--- Problem statement ---
For this exercise, retype each line of the material below verbatim and omit any picture.

--- Given data ---
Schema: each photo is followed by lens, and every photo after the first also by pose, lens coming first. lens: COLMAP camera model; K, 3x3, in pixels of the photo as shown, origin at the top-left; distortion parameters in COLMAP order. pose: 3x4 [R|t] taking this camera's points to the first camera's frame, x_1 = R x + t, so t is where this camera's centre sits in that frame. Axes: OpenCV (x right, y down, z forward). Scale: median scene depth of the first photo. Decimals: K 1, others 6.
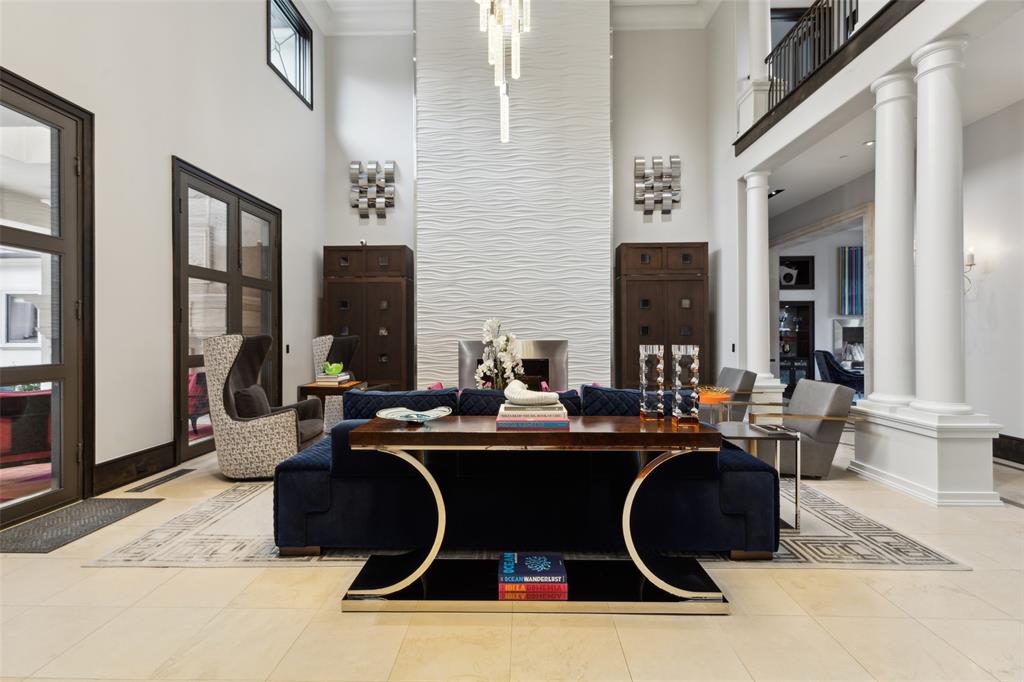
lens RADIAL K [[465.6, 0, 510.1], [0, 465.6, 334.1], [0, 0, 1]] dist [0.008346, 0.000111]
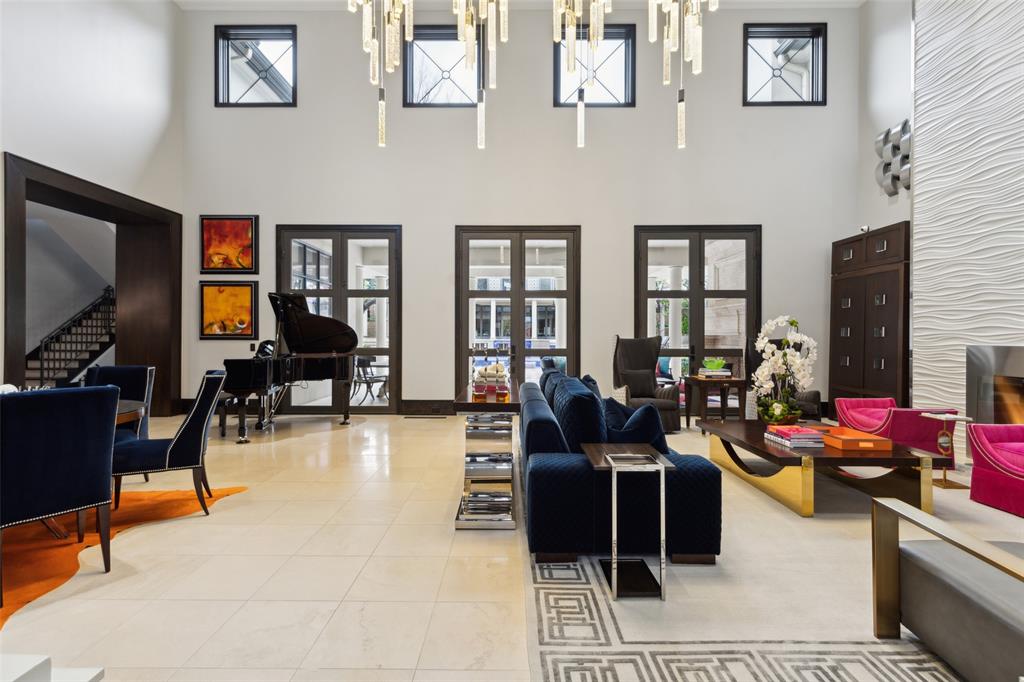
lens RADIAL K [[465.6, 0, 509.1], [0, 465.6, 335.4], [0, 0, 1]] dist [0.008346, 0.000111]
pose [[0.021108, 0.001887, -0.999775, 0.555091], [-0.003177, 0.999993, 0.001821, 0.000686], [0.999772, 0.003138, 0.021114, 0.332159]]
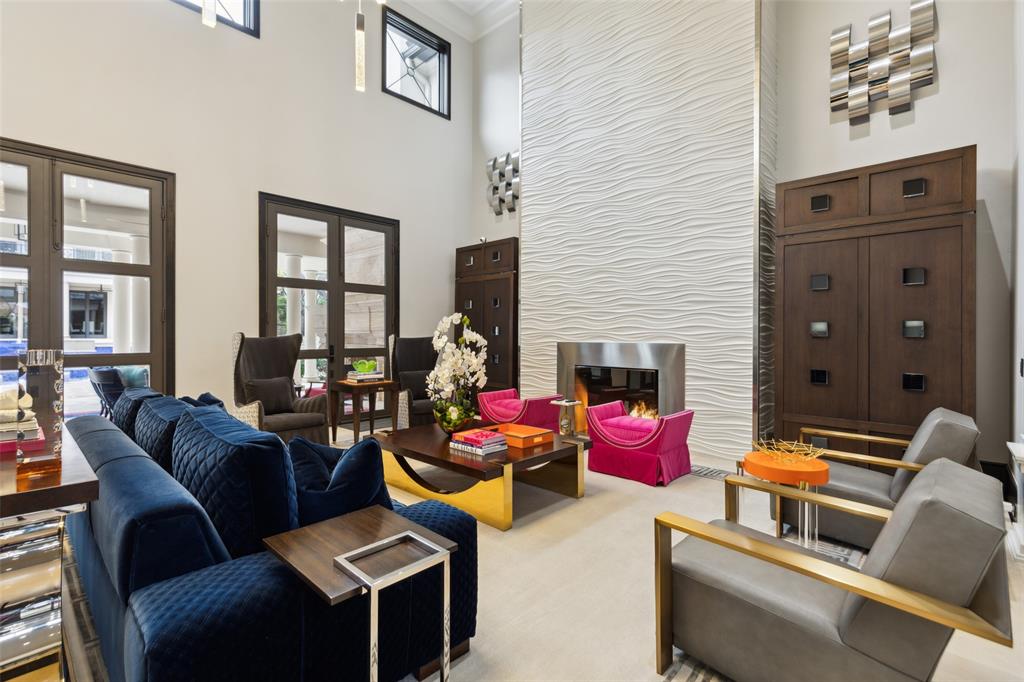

--- Solution to the exercise ---
Schema: each photo is followed by lens, and every photo after the first also by pose, lens coming first. lens: COLMAP camera model; K, 3x3, in pixels of the photo as shown, origin at the top-left; distortion parameters in COLMAP order. pose: 3x4 [R|t] taking this camera's points to the first camera's frame, x_1 = R x + t, so t is where this camera's centre sits in that frame. Axes: OpenCV (x right, y down, z forward). Scale: median scene depth of the first photo. Decimals: K 1, others 6.
lens RADIAL K [[465.6, 0, 510.1], [0, 465.6, 334.1], [0, 0, 1]] dist [0.008346, 0.000111]
lens RADIAL K [[465.6, 0, 509.1], [0, 465.6, 335.4], [0, 0, 1]] dist [0.008346, 0.000111]
pose [[0.021108, 0.001887, -0.999775, 0.555091], [-0.003177, 0.999993, 0.001821, 0.000686], [0.999772, 0.003138, 0.021114, 0.332159]]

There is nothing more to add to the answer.